▶ Mise en pratique:
a) D'après l'entretien sur le lien avec Memento Production, combien d'entrées en France Alexandre Mallet-Guy annonçait-il pour Le Caire Confidentiel ?
b) Poursuivez l'entretien sur le lien avec Memento Production à partir de sa dernière phrase.

▶ Passage cité:

━━━━━━━━━━━━━━━━━━━━

La société française Memento Production était partenaire en coproduction de La Conspiration du Caire et l’est de nouveau pour Les Aigles de la République. Comment s’est noué ce lien ?
C’est une relation très unique qui s’est tissée avec Alexandre Mallet-Guy. Il avait acheté Le Caire Confidentiel et la première fois que je suis venu à Paris pour la sortie du film, il m’a dit quelque chose qu’aucun distributeur ne m’avait dit avant : "Tarik, tu as réalisé un très bon film, il fera au moins 200 000 entrées en France et s’il ne les fait pas, c’est que je n’aurais pas bien fait mon travail." J’étais soufflé car je n’avais jamais entendu un distributeur prendre ses responsabilités comme cela. En général ils préfèrent me dire qu’ils n’ont pas d’attentes particulières. Ensuite, j’ai travaillé quelques années aux États-Unis et de temps en temps, je rencontrais Alexandre à Paris. Et il me disait : "s’il te plait, Tarik, reviens en Europe, fais tes films ici, tu ne devrais pas travailler dans le système américain. Tu as un vrai public ici." Donc quand j’ai décidé de rentrer en Europe avec plusieurs nouvelles idées de films, Alexandre a fait partie de la conversation. Nous avons donc fait ensemble La Conspiration du Caire et ensuite il a été impliqué très tôt, sur mon film suivant. Je l’ai appelé et je lui ai dit que j’avais trois scénarios et que je voulais son avis. Car j’écris toujours trois scénarios pour me mettre en concurrence avec moi-même : si on a un seul, on peut commencer à se mentir à soi-même en se disant qu’il est bon juste parce qu’on a besoin de travailler. Avec trois, on peut comparer et identifier le meilleur. C’est ainsi que j’ai choisi Les Aigles de la République (lire la news) que j’ai ensuite tourné et que je vais montrer le week-end prochain pour la première fois à Alexandre qui en est le coproducteur et qui en sera le distributeur en France.

━━━━━━━━━━━━━━━━━━━━

▶ Enregistrements:
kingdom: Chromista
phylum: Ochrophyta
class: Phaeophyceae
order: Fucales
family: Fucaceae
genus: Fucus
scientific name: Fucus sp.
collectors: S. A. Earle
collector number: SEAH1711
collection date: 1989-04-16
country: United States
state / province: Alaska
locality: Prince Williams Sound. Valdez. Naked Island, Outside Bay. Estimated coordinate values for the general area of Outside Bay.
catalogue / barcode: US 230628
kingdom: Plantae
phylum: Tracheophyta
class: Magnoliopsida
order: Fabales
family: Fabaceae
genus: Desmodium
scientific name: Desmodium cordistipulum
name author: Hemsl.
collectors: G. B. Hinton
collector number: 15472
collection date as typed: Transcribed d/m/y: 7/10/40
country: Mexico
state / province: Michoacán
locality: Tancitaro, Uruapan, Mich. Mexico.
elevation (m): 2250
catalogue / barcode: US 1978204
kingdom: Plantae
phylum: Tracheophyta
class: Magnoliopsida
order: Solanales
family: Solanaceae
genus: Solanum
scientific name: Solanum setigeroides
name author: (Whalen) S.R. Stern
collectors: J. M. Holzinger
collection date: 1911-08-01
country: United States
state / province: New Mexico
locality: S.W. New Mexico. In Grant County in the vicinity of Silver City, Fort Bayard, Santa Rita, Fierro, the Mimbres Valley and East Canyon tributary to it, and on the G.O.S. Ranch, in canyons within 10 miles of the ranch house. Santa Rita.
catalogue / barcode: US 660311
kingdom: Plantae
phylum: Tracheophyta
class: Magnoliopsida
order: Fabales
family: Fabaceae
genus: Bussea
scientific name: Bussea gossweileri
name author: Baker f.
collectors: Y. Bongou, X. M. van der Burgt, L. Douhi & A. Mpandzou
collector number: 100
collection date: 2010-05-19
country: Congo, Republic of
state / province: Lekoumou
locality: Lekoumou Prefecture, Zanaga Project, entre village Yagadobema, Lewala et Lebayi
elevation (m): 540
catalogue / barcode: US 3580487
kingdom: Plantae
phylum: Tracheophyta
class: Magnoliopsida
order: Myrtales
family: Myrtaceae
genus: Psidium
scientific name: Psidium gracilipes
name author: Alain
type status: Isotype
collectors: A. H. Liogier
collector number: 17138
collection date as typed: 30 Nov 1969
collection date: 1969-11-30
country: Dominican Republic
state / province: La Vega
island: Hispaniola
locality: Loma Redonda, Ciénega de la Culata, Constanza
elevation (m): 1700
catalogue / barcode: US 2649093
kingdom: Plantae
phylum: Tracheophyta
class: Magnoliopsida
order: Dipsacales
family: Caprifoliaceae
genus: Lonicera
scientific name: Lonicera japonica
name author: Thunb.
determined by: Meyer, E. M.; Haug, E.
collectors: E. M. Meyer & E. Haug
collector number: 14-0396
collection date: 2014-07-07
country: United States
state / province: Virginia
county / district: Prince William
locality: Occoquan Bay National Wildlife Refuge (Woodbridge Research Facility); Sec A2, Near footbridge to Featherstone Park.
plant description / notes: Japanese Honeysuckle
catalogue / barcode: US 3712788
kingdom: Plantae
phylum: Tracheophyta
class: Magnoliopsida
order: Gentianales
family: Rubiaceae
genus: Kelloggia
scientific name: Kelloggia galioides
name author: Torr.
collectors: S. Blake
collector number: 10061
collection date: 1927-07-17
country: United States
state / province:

━━━━━━━━━━━━━━━━━━━━

▶ Résultats par tâche:
a) Au moins 200 000 entrées.

b)
Que retirez-vous de votre expérience américaine (la réalisation du long métrage The Contractor et de deux épisodes des séries Westworld et Ray Donovan) ?
J’ai beaucoup appris, mais le problème, au-delà du fait de ne pas avoir le "final cut", c’est que le système y est brisé et que la peur est omniprésente. La plupart des pays européens ont aussi des problèmes sur le plan de l’art et de la culture. En France, la culture fait partie de l’identité, même si je sais que certains politiciens voudraient y mettre fin. Ce sont des idiots évidemment, car sans la culture, la France se désagrègerait. La France est une super-puissance de la culture, c’est indéniable et vous pouvez poser la question à tous les cinéastes du monde, y compris les plus grands noms américains : la France est très importante pour eux car ils savent qu’ici, les gens prennent la culture, et tout particulièrement le cinéma, très au sérieux. Et quand on considère la filière cinématographique dans sa globalité, de la production à l’exploitation, il n’y a que deux super-puissances : la France et les États-Unis. Il y a évidemment des films fantastiques au Japon, en Corée, au Mexique, en Italie, etc., mais la France et États-Unis ont en commun une même attitude : ce n’est pas la langue qui compte, mais le langage cinématographique. Un film français peut très bien être en chinois, en arabe ou en japonais, car l’idée première, c’est que c’est du cinéma. Et c’est plus ou moins la même chose aux États-Unis quand ils essayent d’attirer les réalisateurs du reste du monde pour utiliser leur savoir-faire.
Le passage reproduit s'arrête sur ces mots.